バルセロナのユル~いレンタカー屋であるPepe Carで車を借りて

適当にアラゴン州のピレネー山脈へ向かって車を走らせることにした。

バルセロナから北上するとそこはあっという間に別世界

ダイナミックな山塊を背景にした

趣深いこじんまりした集落をいくつも通り

こんなところに住んだらどんな感じなのだろうと思いを馳せながら

だんだんカタルーニャからアラゴンへ流れ込む

個性的で変化に富んだ山容に

どこか別の星に迷いこんだような感覚を覚える

巨大な変形の三角形のどっしりとした山が景観を引き締めるオルガンヤという村落で

陽がかなり傾いてきた

『この村にどこか宿はないかい?』

外でくつろいでいた村のおじさんに尋ねると

「なくはないが、空いてないかもなあ」

確かにこれだけ山奥で宿を期待する方がおかしいのかもしれない

どうやらこの村では泊まれないとわかり

岩の上に美しい集落を有するコル デ ナルゴからなんとなく右折すると

アルゴンの山中に向かう道に入り込む

もうすでに宿がある限界の村は過ぎているのに

更に山奥の

家一件見当たらない自然の中に突き進む

どこかで宿を探そうと思っていたのに

まるっきりそれを諦めさせるような

手付かずの自然の中に入り込む

あらゆる岩山のオブジェのショウケースだ

そんな時に突然

何もない中に

Cassa Sobre Rocca

という標識のような看板に

ベッドのマークがついていて

山道から更に分岐してゆく脇道へいざなう

半信半疑ながらそのオフロードを進んでゆくと

忽然と現れたのは比較的大きな建物だ

巨大な番犬に迎えられ

中から女の人が出てくる

『ここは宿ですか?』

「はい、そうですよ」

『なんと!今夜は泊まれますか?』

「はい、、、、、なんとかなると思います」

かくして、

この世とも思えない奇岩の山塊に囲まれた大自然の中、

他には家一軒も見当たらない山奥で、

無事に一晩を明かすことになった。


8. JF008. Cyberjaya      

        Cyberjaya, Malaysia

「もういっちょ行くか?」

というようなジェスチャーで、

そのマレーシア航空の人なつっこいスチュワードは、

もうすでに床がビール瓶などで埋まっているおれの席にだけ愛想よくお酒を持ってきてくれた。
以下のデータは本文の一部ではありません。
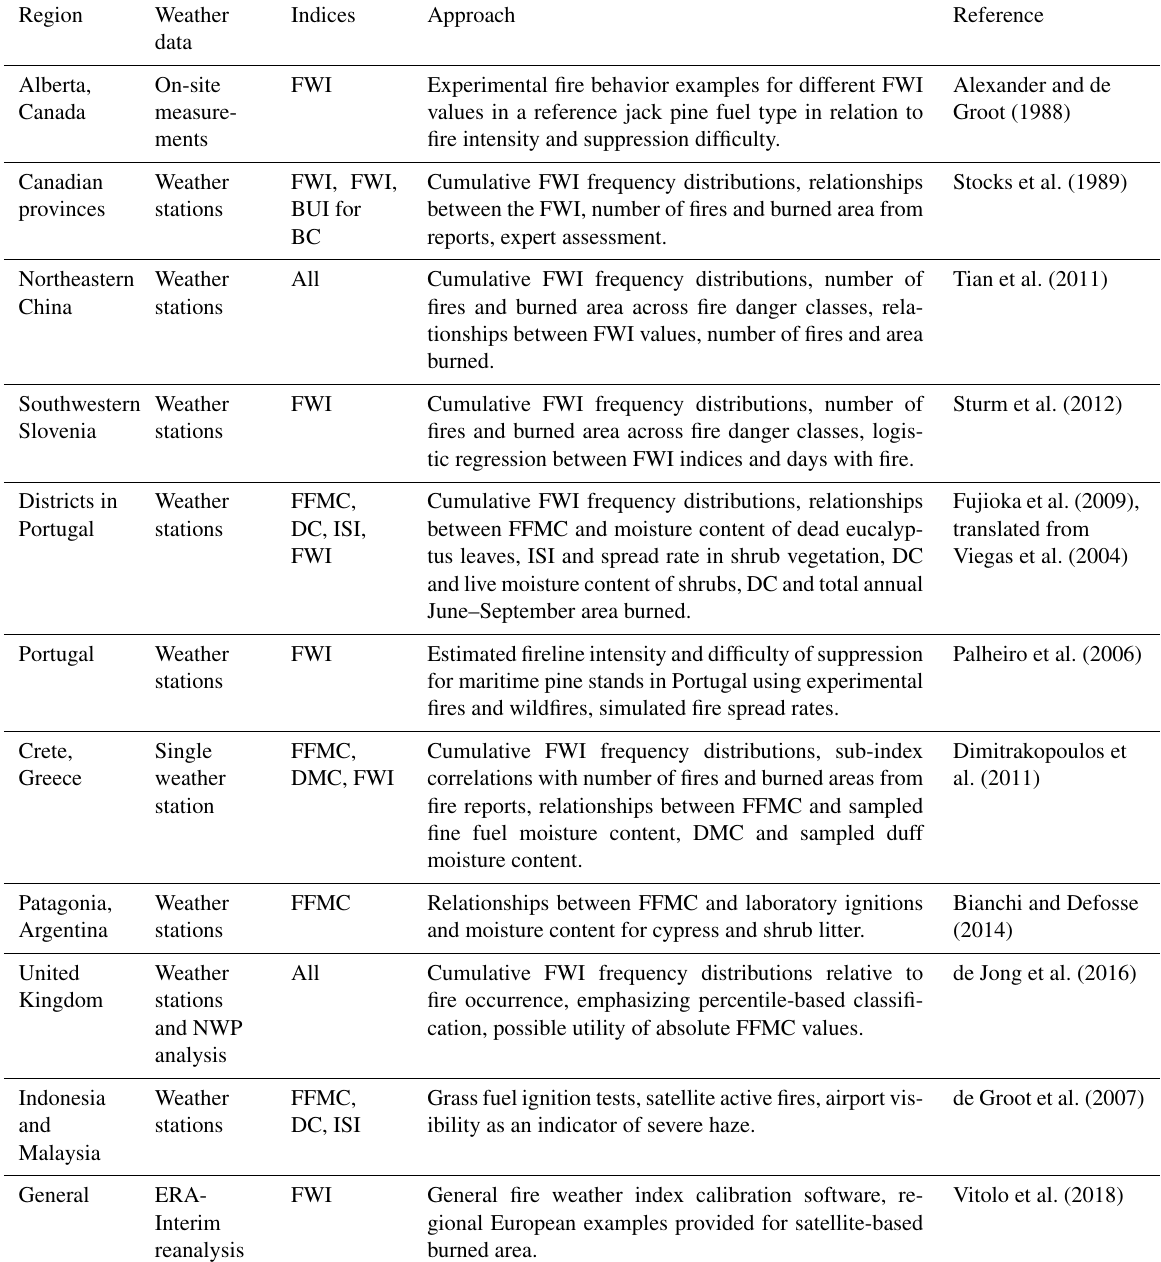
Table 1. Examples of FWI calibration and adaptation studies for different fire environments around the world. Region Indices Approach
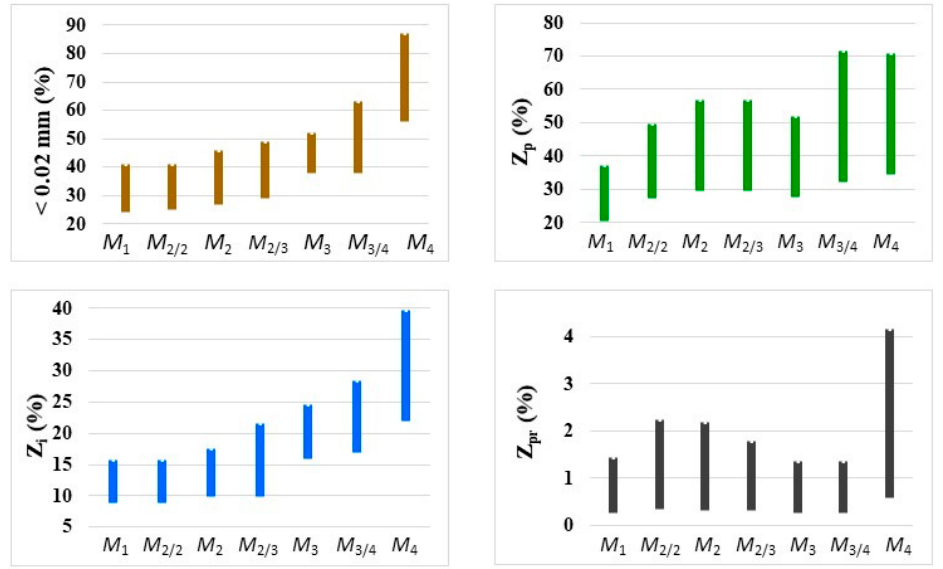
Figure 5. Ranges of selected soil parameter values for the particular data subsets (Mx) , obtained after grouping with combination number 9 (see Table 5): Designations: < 0.02, Z p and Z i –soil particle fraction content, respectively: < 0.02 mm, 0.05–0.002 mm and < 0.002 mm, Z pr –soil humus content.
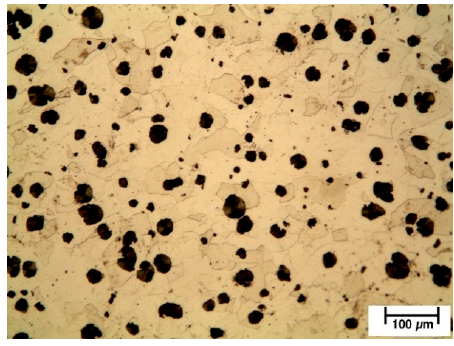
Figure 9. High strength DCI base material without etching (magnification 200×).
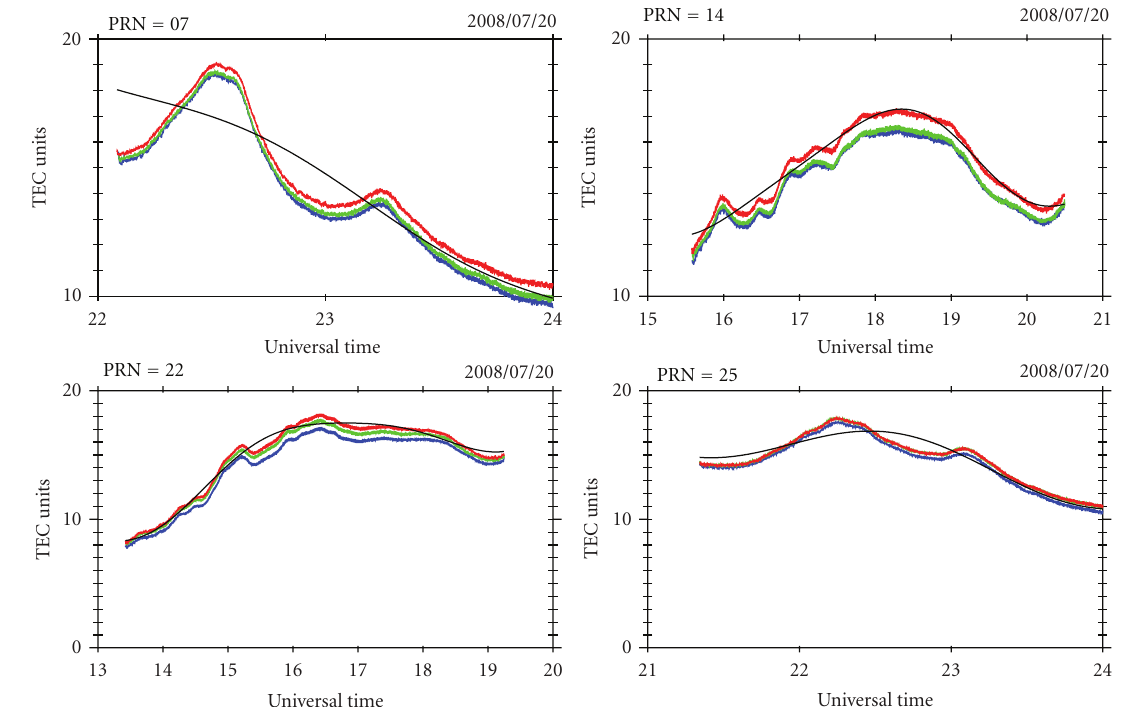
Figure 2: TEC versus UT measured by the Huancayo GPS receivers; red, green, and blue traces represent TEC values from the three receivers; black lines represent the estimated background/unperturbed TEC values. Each of the four panels represents signals from one of four GPS satellites (PRN = 07, 14, 22, and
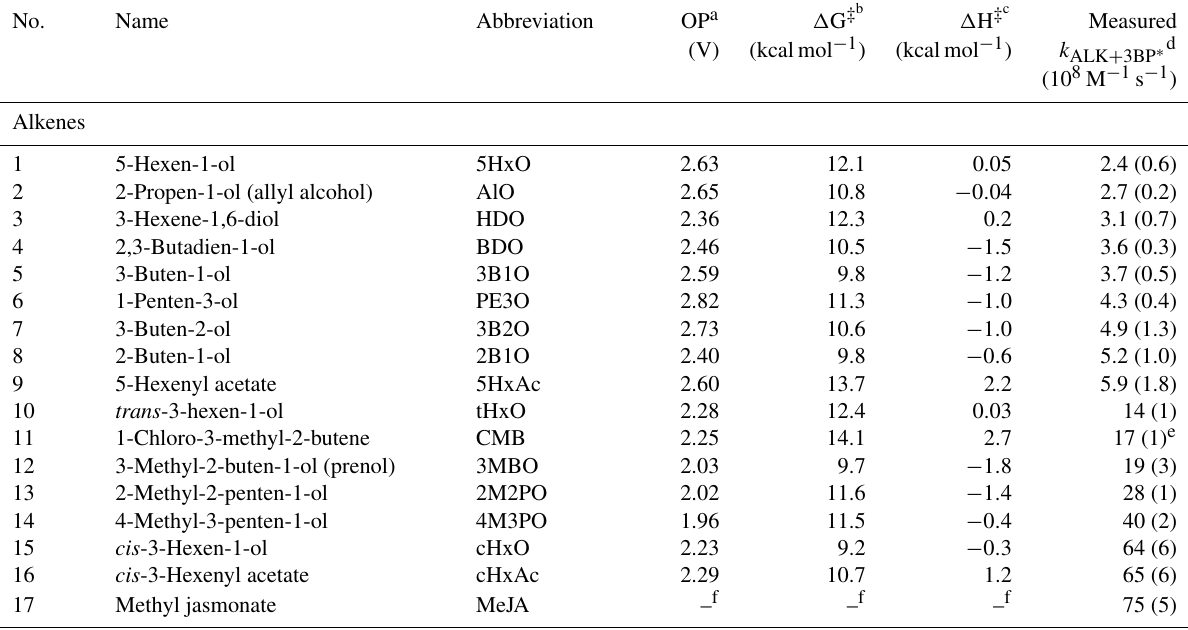
Table 1. Measured alkene–benzophenone triplet reaction rate constants, predicted OVOC–benzophenone triplet reaction rate constants, and computed parameters for the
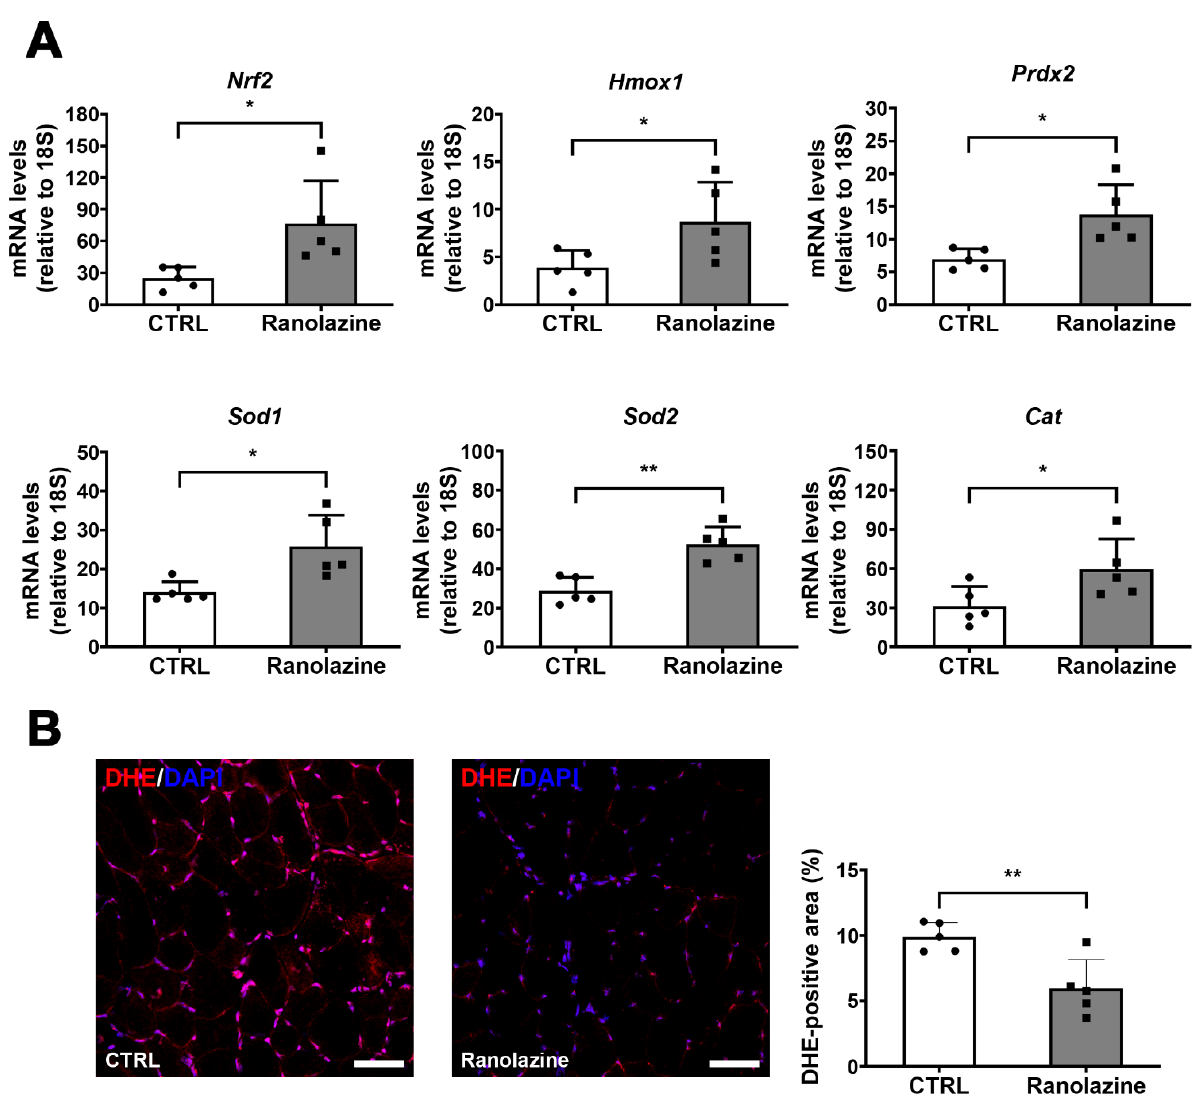
Figure 5. Up-regulation of antioxidant genes and decreased ROS in skeletal muscle upon Ranolazine treatment. ( A ) qPCR expression analysis of key genes involved in oxidative stress response on whole TA muscle lysates derived from old mice treated with Ranolazine or not (CTRL). Data are reported as relative to the housekeeping gene 18S. ( B ) Representative images of 8 µm-thick TA cryosections of old mice treated with Ranolazine or not (CTRL) stained with Dihydroethidium (DHE, red). Nuclei were counterstained with DAPI (blue). Scale bar = 50 µm. The histogram displayed the quantification of the percentage of DHE-positive area. Values are means ± SD. n = 5 for both experimental conditions. Unpaired t -test was used for comparison. ** = p < 0.01, * = p < 0.05.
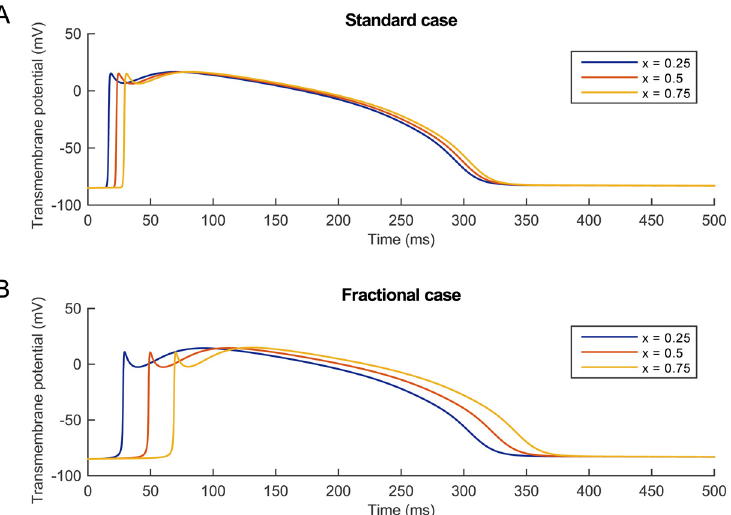
Fig 3. Temporal profile of the solution for t 2 [0,500 ms] at three equally spaced nodes P 1 ( x = 0.25), P 2 ( x = 0.5), P 3 ( x = 0.75) of the spatial domain [0, 1 cm]. (A) Solution obtained when α = 2. (B) Solution obtained when α = 1.5. In both cases the stimulus I stim = 40 μ A (cid:3) cm − 3 was applied on [0,0.05 cm] at t stim = 10 ms for two consecutive milliseconds and then removed.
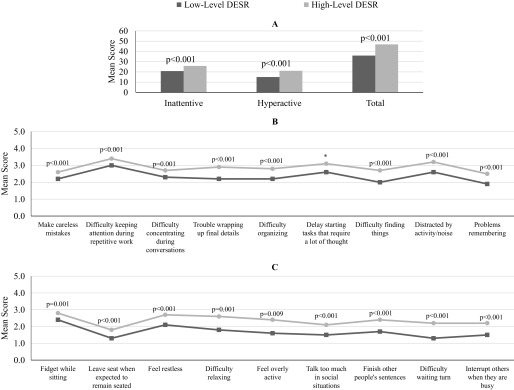
Adult ADHD Self-Report Scale scores of subjects with high (total Barkley ED score ≥ 8) and low (total Barkley ED score < 8) DESR scores. (A) Subdomain and total scores; (B) inattentive symptom scores; and (C) hyperactive symptom scores. Patients with high-level DESR were significantly more impaired than those with low-level DESR. *Significant interaction between DESR level and medication status ( p = 0.04). Stratified analyses revealed significantly higher scores in those with high-level DESR among medicated patients but not unmedicated patients.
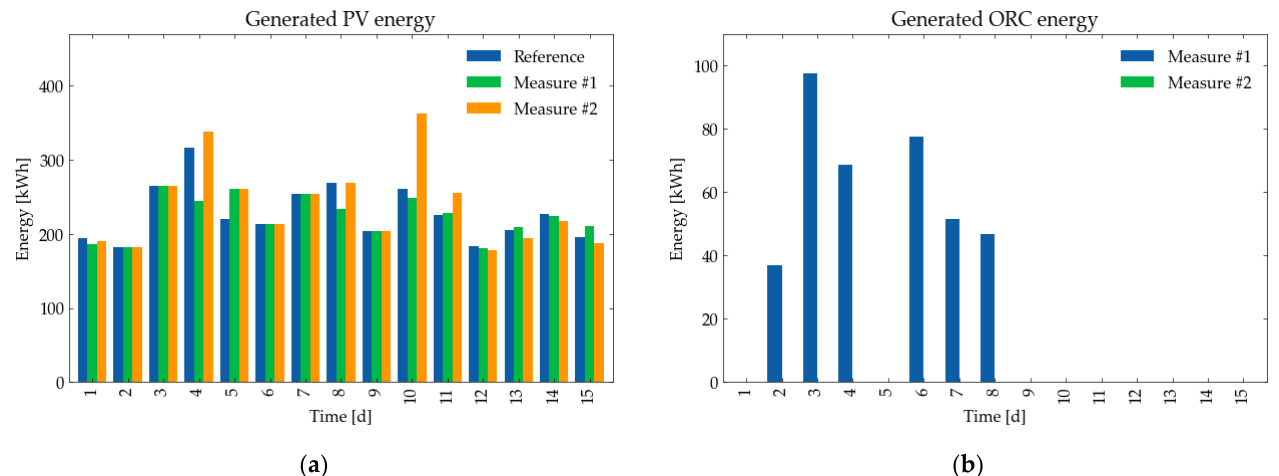
Figure 16. Daily energy amounts injected for each proposed measure by ( a ) PV and ( b ) ORC systems.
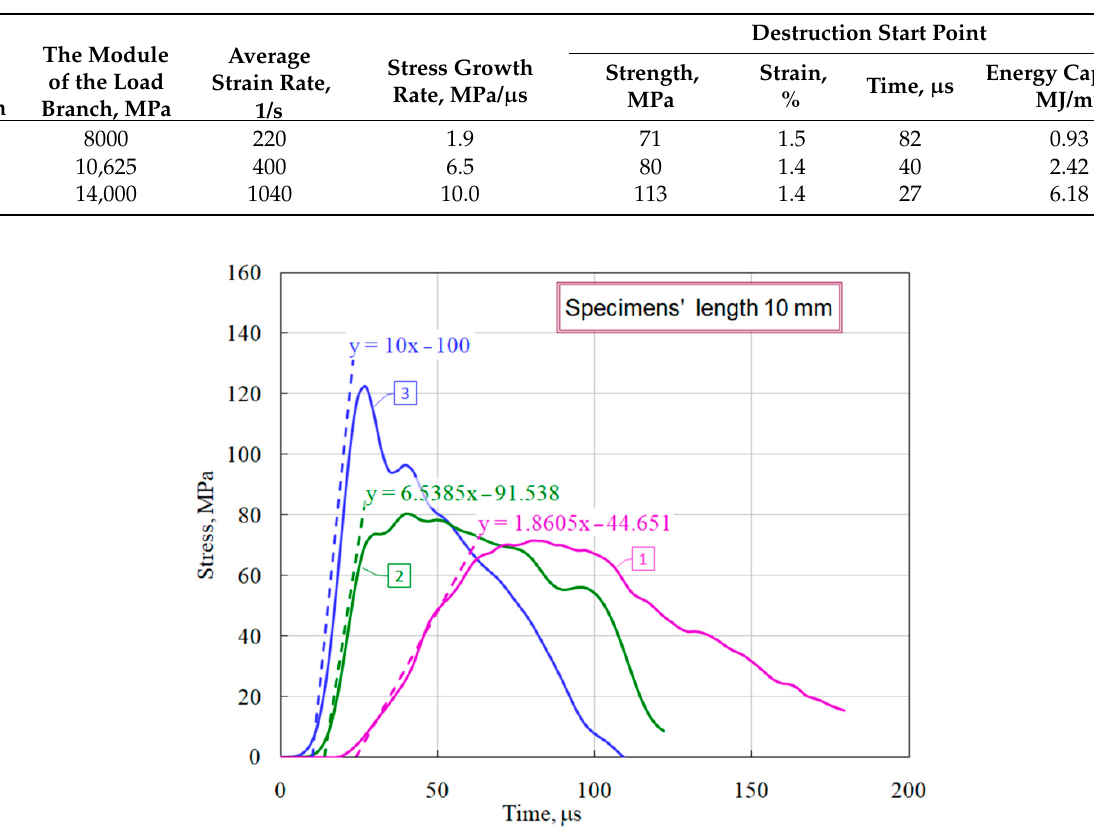
Figure 7. Definition of modules of load branches. Table 2. Results of dynamic tests of ceramics.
別にただのエコノミーで、特にお金を払うのでもないのに、一体何杯いろんなお酒を飲んだのか覚えきれない。

まあ、全然飲んでない人がほとんどな中で、

飲兵衛だけにバンバンお酒を出しても採算が取れるのだろう。

それにしてもなんて自由な空気なんだろう!

マレーシアに行く2度目のツアーに、

既におれはクアラルンプールの近くの地名に因んだ曲を携えて勇んで向かう機内でのことだった。

そのせいか、現地入りしてすぐに始まったリハで、

難しく書き過ぎたこの「Cyberjaya」のリハーサルをして、

何度も何度もこの無限ループのようなリフを

メンバーが叩き込んでいる間じゅう、頭痛に襲われた。

普段お酒には強いのだが、

機内での飲酒の影響はかなり次元が違うものだった。

KLというのは不思議なところで、

何度もあったこの遠征の間じゅうだいたい夜中までジャズの演奏は続き、

かなり深夜になってからも普通にお客さんは入ってくるもんだった。

ツアーの主催者はKLのあちらこちらの格調高いお店から屋台まで、

幅広い飲み屋や食堂へ連れ回してくれた。

深夜までの演奏が終わってからだからそれは時には明け方まで。

そんなこんなでKLの周りをあちらこちらに移動している間によくみかけて気になった地名が

まるでCyberな茶屋という響きであり、インターネットカフェという概念を彷彿とさせる

Cyberjaya」だった。

この曲も、その後、何度となくマレーシアでも演奏されることになった上に

帰ってきてから日本でも、

相当な数のプレイヤーによって演奏されることとなった!



9. JF009. Brand New Life    
          Birmingham, U.K.

電話を持ってないのが運のつきだった!

とってあったはずの宿の近くについたのがもう夜中だ。

しかし、住所を見て、番地を見ても、

夜中の町外れは静まりかえり、

灯りがついている住居が見当たらない。

しかも街灯があまりない為、なかなか番地を見るのも困難だ。

これで宿に人がいなければ、どうにもならないし、

しかも電話も持っていない。

おそらくこの辺りか、というところに一件だけ灯りがついているのを見て、

ブザーを鳴らしてみると、

中には老人が佇んでいて、明らかに宿ではない。

もう半ば諦めそうになったところで、

それらしき建物にたどり着き、

ブザーを鳴らすと、

中からインド系の女性が出てきたのだ!

「こちらですか?宿を予約してたものですが」

「そうよ。ごめんなさいね。わかりにくくて」

ヒースローから車を飛ばして夜中に着く予定だったから当然素泊まりを想定していたが、

その気さくなインド系の婦人は、

「パーティーがあったから散らかっていてごめんなさいね。

その代わりと言ってはなんだけど、ここにあるもの、もしよければなんでも食べてね。」

寝るだけのためにとっていた安宿ながら、そんな経緯で、

絶品のインド料理が食べ放題な状態で、

しかもインテリアがとてもイギリスっぽくないユニークな宿で、

エキセントリックな時間を過ごした。


10. JF010. Fujack              

      Toronto, Canada

メリーランド州のシルヴァースプリングで間借りしていた頃のとある朝、

朝刊を眺めていて、大リーグの野球のことが気になり出した。

その年のアメリカンリーグでは、夏の時点ではもともと日本でも知っていたNew York Yankeesよりも上に、

Detroit Tigersがいて、更にはToronto Bluejaysがその上でトップを走っていた。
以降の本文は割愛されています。